Il rispetto del diritto di autodeterminazione della persona ed il rapporto di fiducia esistente tra il designante e chi viene individuato come amministratore di sostegno, consentono e favoriscono la realizzazione del valore fondamentale della dignità umana, riconosciuto e tutelato da numerose fonti giuridiche interne e sovranazionali (Carta di Nizza artt. 2, 3 e 35, Convenzione di Oviedo artt. 5, 9 e 21, Codice Deontologico dei medici nella formulazione del 2006 art. 38, Risoluzione del Parlamento Europeo del 18.12.2008, Convenzione di New York che garantisce il rispetto della del disabile).
In tal modo l’esercizio del diritto all’autodeterminazione terapeutica del paziente diviene legittimo, e quindi anche il rifiuto di un trattamento salvavita.
Il consenso informato così come permette al malato di scegliere tra diverse ipotesi di trattamento medico, gli consente anche di rifiutare una terapia o di decidere in modo consapevole di interromperla.
Per la Corte oggi la salute non è più intesa solo come “assenza di malattia, ma come uno stato di complessivo benessere psichico e fisico” che, quindi, deve tener conto anche degli aspetti interiori dalla vita come da ciascuno avvertiti e vissuti.

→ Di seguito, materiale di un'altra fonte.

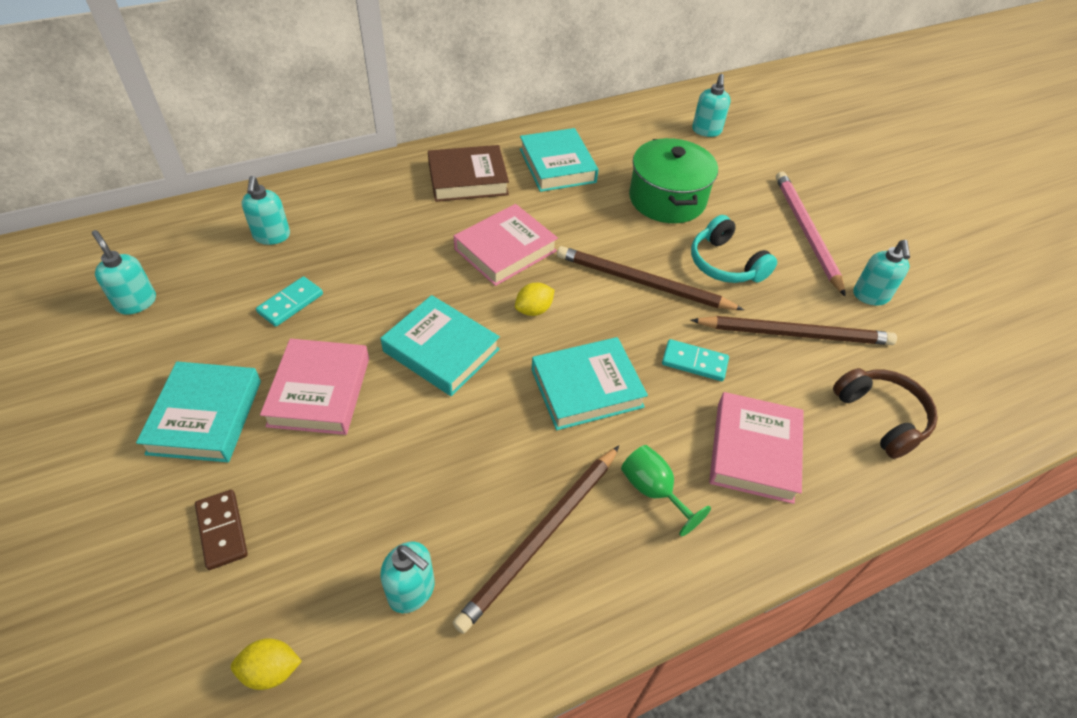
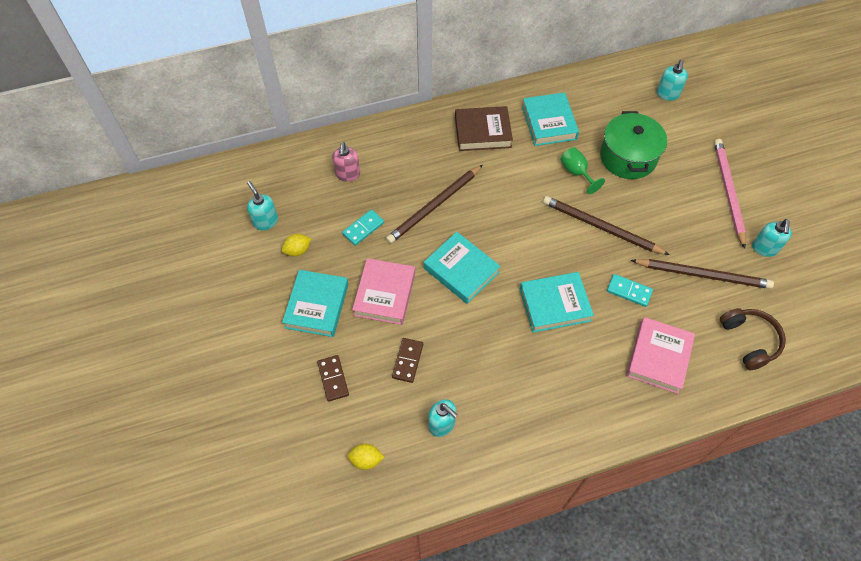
camera: 10 degrees right, 10 degrees up
turquoise soap dispenser [242,176,290,245] -> pink soap dispenser [332,142,360,182]
brown pencil [453,446,619,634] -> brown pencil moved to [386,165,483,244]
pink book [454,204,558,286] -> none
yellow lemon [515,283,555,316] -> yellow lemon moved to [281,234,311,256]
green goblet [621,445,711,537] -> green goblet moved to [561,147,605,194]
turquoise headphones [691,215,777,283] -> none
none -> brown domino [392,338,423,383]

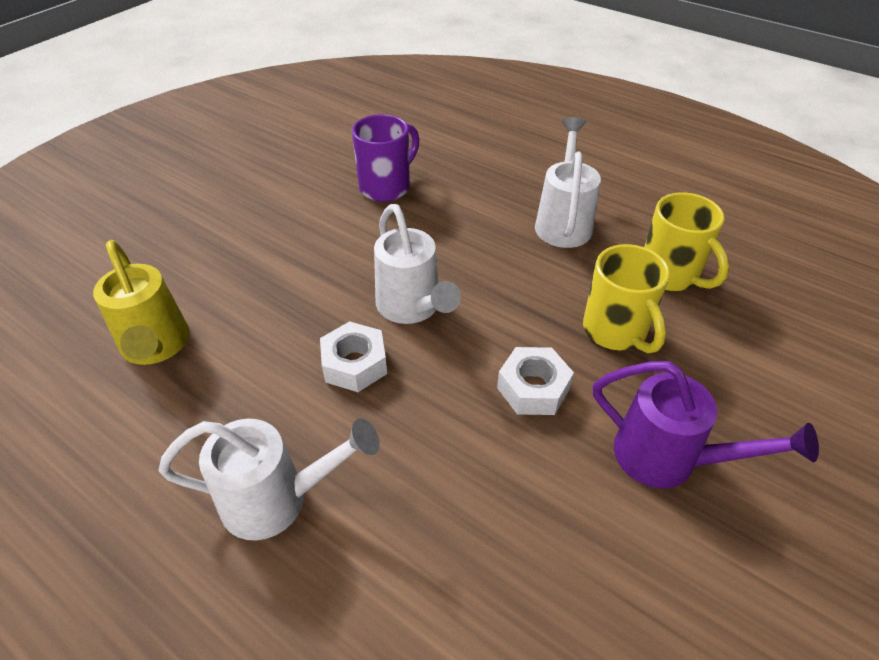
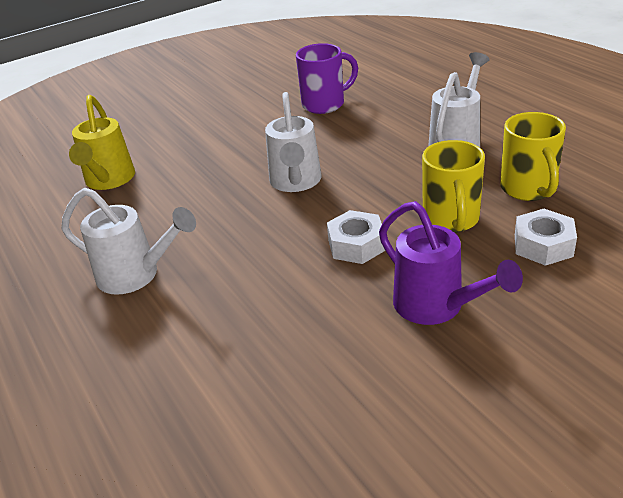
camera: 25 degrees right, 10 degrees down
white nut [320,321,387,392] -> white nut moved to [515,209,577,266]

Il medico, che ha sempre uno spazio di persuasione, ha il compito di ricercare col paziente ciò che è meglio per quest’ultimo, nel rispetto dei suoi percorsi e valori personali. Se il rifiuto ad un trattamento sanitario è informato, autentico ed attuale non può essere disatteso altrimenti, come sottolineato anche dalla giurisprudenza europea, si violerebbe l’integrità fisica dell’interessato e il diritto al rispetto della sua vita privata (cfr. Corte EDU, 29/04/2002, Pretty c. R.U. e Corte EDU, 20.01.2001, Haas c. Svizzera).
Non esiste nel nostro ordinamento, infatti, un dovere di curarsi quale principio di ordine pubblico e, pertanto, il rifiuto delle terapie medico-chirurgiche non può considerarsi eutanasia (“ossia un comportamento che intende abbreviare la vita causando positivamente la morte”), giacché tale rifiuto esprime piuttosto un “atteggiamento di scelta del malato a che la malattia segua il suo corso naturale”. E ciò tanto più se, come nel caso di specie, “il rifiuto del trattamento sanitario rientri e sia connesso all’espressione di una fede religiosa il cui libero esercizio è sancito dall’art. 19 Costituzione”.
Per la Cassazione scegliere un Ads affinché esprima il rifiuto del beneficiario, che non è o potrà non essere in grado di farlo, a sottoporsi a determinati trattamenti terapeutici “in ordine ad un quadro clinico chiaramente delineato” rappresenta la proiezione, seppur in via anticipata, del diritto fondamentale della persona di non essere sottoposto a trattamenti terapeutici.